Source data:
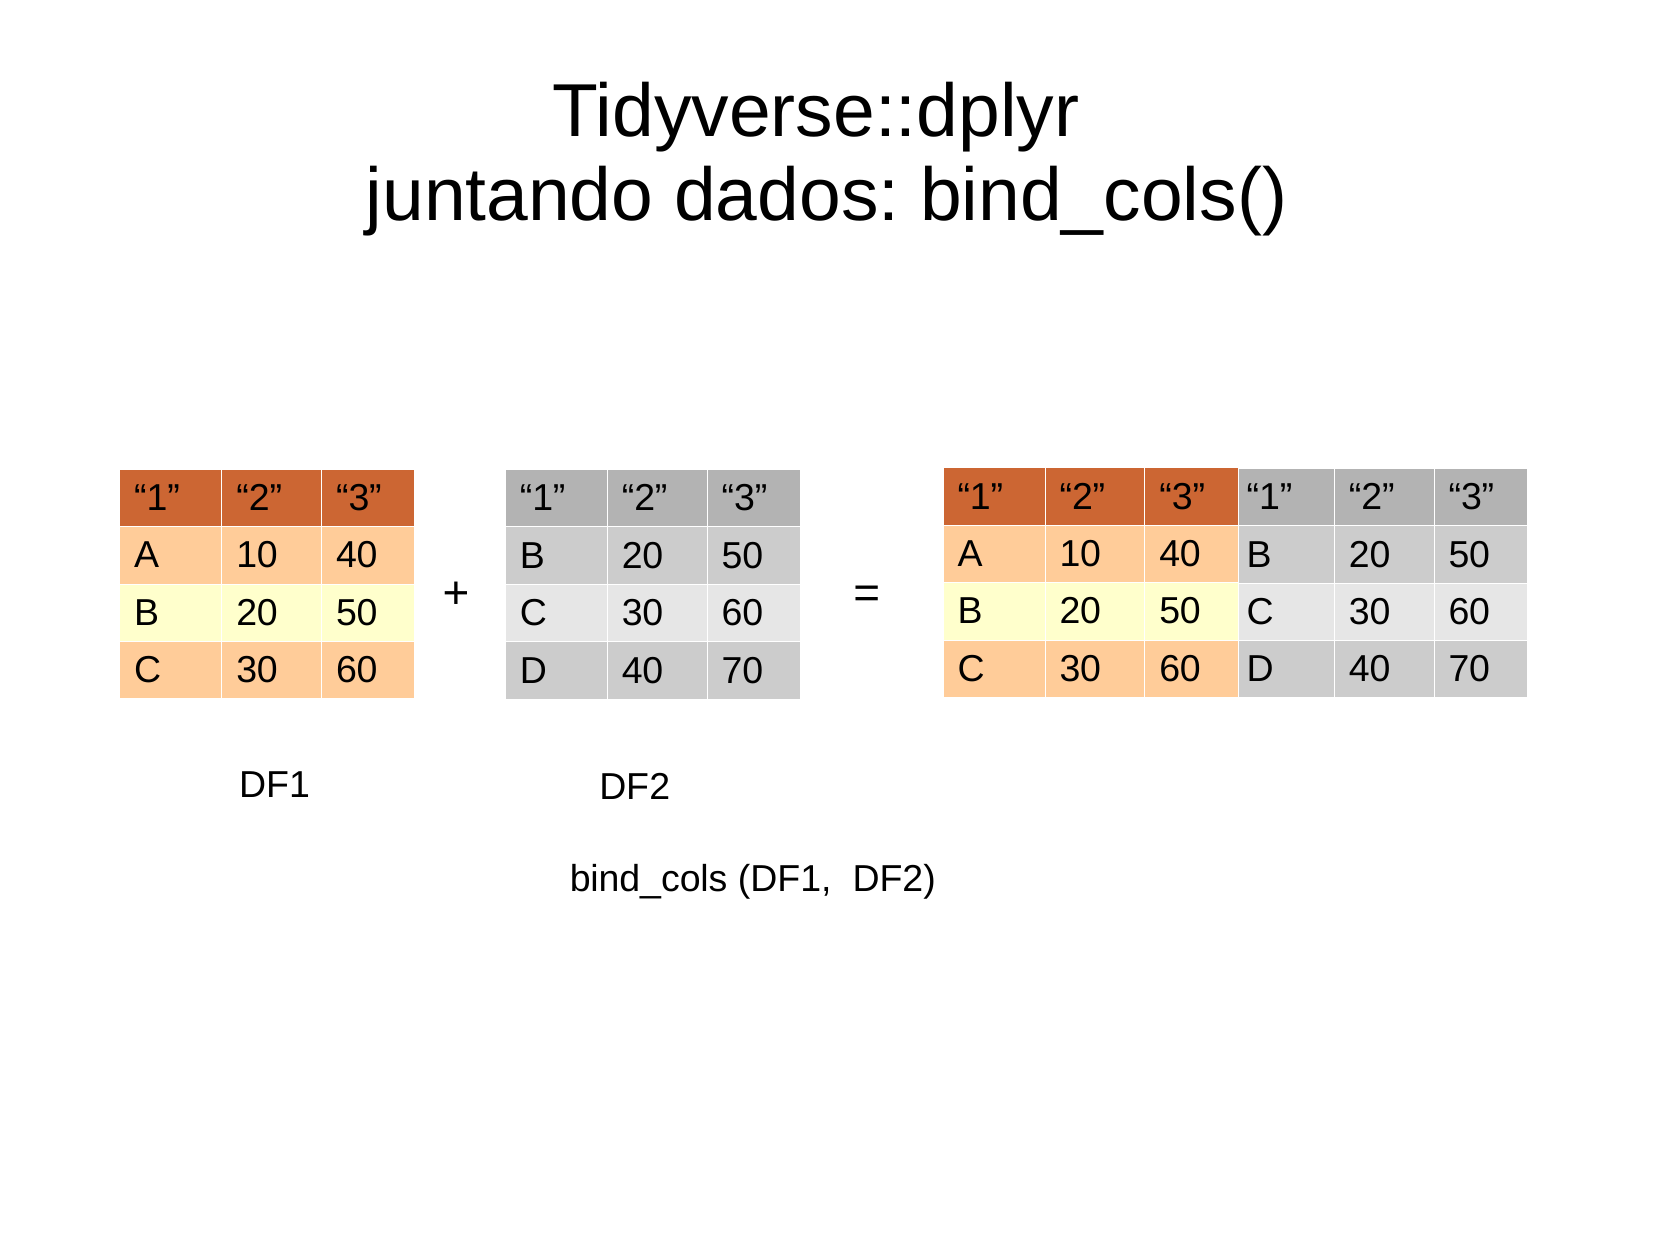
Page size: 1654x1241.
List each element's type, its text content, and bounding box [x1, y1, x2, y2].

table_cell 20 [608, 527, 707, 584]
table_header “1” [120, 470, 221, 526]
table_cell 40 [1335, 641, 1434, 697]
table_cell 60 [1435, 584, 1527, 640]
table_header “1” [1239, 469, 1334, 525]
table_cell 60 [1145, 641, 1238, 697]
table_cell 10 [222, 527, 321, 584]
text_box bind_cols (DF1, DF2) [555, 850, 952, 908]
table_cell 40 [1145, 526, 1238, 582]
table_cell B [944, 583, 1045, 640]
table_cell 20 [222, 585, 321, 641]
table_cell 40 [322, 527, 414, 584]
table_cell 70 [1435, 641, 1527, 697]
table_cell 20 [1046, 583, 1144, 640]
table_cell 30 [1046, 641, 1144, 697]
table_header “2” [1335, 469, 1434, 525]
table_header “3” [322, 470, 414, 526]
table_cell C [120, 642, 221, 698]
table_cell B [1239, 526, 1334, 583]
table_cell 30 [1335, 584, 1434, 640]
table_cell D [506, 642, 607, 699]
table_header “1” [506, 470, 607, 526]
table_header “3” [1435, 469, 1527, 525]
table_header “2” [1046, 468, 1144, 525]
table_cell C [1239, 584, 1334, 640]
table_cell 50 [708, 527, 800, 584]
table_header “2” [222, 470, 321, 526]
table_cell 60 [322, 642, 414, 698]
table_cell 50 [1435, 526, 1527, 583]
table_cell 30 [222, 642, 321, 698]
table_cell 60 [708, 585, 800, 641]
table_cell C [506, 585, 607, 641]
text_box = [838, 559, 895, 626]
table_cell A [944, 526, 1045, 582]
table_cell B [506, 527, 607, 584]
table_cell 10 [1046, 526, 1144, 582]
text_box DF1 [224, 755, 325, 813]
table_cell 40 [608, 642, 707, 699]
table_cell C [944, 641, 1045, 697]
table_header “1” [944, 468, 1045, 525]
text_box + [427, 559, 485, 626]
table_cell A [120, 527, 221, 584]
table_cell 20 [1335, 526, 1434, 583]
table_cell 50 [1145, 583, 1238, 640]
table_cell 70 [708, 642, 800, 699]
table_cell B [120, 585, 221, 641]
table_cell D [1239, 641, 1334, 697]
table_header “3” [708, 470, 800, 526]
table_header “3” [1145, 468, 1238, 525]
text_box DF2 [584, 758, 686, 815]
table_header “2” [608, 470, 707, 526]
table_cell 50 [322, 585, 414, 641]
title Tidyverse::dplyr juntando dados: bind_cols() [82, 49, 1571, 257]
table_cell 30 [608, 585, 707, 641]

EXERCISE INSTRUCTIONS: Copy out again the stretch of lines from the start of the source data through the line containing "List each element's". Leave the pictures out of your answer.

FINAL RESULT:
Page size: 1654x1241.
List each element's type, its text content, and bounding box [x1, y1, x2, y2].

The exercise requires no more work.